Task goal: From the data that follows, print exactly the lines starting at the one containing "M52,169L77,85" and ending at the one containing "M208,281L228,190L255,101"; include both of them and nothing more.

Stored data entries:

= = = =

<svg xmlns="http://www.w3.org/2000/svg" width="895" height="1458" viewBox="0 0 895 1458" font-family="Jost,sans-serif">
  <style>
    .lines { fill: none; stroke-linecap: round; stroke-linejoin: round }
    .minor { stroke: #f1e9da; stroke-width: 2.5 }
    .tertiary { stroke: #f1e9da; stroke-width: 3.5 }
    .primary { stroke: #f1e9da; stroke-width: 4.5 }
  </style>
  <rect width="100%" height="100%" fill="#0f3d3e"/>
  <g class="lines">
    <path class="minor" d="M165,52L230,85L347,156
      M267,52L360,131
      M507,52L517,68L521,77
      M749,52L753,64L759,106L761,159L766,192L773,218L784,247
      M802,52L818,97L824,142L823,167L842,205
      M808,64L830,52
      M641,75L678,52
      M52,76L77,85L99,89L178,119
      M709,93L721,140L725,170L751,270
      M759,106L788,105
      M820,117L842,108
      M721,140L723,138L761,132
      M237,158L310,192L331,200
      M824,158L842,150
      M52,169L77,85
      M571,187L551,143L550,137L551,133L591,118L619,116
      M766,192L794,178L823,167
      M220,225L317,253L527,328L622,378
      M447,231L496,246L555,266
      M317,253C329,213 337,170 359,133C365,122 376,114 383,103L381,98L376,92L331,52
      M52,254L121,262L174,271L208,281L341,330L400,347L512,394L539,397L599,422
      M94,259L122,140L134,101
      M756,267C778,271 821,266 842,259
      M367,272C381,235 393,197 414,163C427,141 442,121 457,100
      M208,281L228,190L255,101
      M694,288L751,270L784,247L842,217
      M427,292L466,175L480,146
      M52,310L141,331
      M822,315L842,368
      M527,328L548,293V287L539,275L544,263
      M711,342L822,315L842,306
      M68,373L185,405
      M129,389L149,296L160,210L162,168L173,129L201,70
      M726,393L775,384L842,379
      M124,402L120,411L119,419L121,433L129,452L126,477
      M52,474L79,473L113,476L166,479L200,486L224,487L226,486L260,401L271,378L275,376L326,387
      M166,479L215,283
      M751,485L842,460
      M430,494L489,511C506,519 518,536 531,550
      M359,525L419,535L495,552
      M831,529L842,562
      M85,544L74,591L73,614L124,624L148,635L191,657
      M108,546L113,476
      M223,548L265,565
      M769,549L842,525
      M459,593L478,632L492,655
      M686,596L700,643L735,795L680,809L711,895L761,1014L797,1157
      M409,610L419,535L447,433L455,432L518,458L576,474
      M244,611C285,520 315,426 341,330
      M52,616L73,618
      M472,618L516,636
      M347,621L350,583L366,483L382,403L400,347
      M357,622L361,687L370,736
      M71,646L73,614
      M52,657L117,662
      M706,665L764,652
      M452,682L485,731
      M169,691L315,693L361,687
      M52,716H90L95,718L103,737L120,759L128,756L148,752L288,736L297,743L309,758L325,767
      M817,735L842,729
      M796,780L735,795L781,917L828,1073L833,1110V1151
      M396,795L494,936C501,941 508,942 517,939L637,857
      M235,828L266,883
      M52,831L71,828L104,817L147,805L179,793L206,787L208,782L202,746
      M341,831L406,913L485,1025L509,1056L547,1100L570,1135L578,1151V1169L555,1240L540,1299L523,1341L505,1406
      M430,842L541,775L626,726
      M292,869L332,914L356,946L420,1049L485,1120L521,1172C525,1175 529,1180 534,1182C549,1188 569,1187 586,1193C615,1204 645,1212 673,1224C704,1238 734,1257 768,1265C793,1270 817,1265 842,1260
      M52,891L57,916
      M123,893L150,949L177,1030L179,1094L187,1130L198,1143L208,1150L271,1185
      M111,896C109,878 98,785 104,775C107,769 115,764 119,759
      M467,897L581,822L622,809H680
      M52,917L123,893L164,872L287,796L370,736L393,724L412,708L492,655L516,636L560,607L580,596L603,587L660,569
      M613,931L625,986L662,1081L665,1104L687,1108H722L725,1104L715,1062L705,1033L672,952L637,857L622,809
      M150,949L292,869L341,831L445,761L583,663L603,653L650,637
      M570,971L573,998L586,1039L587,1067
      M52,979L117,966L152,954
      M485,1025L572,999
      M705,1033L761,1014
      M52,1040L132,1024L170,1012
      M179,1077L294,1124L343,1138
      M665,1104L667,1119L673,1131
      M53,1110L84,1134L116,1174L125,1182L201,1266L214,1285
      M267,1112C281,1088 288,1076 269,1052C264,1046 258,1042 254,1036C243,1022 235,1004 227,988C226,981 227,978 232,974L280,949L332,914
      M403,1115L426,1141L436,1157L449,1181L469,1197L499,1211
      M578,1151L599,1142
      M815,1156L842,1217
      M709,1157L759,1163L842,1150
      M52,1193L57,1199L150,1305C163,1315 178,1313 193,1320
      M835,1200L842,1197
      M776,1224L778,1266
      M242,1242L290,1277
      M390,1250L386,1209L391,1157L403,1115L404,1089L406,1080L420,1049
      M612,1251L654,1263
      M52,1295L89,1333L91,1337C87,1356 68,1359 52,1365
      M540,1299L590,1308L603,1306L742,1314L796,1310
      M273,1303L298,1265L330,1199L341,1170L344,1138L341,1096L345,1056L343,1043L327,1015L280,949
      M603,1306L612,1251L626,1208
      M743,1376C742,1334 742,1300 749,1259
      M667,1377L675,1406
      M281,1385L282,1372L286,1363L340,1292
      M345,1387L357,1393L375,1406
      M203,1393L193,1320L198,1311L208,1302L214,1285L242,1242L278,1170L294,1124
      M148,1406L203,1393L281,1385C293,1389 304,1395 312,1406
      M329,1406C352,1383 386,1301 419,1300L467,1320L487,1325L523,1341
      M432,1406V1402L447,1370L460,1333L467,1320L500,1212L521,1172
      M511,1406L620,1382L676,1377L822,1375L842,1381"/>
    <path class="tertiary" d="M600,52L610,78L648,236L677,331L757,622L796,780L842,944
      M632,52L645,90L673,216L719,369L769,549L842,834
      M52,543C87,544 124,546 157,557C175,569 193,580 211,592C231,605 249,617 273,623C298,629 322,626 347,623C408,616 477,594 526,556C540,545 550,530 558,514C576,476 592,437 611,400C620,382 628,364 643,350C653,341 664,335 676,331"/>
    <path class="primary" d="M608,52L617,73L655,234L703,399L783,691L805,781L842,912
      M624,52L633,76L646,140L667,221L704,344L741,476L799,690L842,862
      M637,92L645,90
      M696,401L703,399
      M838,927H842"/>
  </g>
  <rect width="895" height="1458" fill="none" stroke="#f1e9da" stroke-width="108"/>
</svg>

= = = =

Solution for this exercise:
      M52,169L77,85
      M571,187L551,143L550,137L551,133L591,118L619,116
      M766,192L794,178L823,167
      M220,225L317,253L527,328L622,378
      M447,231L496,246L555,266
      M317,253C329,213 337,170 359,133C365,122 376,114 383,103L381,98L376,92L331,52
      M52,254L121,262L174,271L208,281L341,330L400,347L512,394L539,397L599,422
      M94,259L122,140L134,101
      M756,267C778,271 821,266 842,259
      M367,272C381,235 393,197 414,163C427,141 442,121 457,100
      M208,281L228,190L255,101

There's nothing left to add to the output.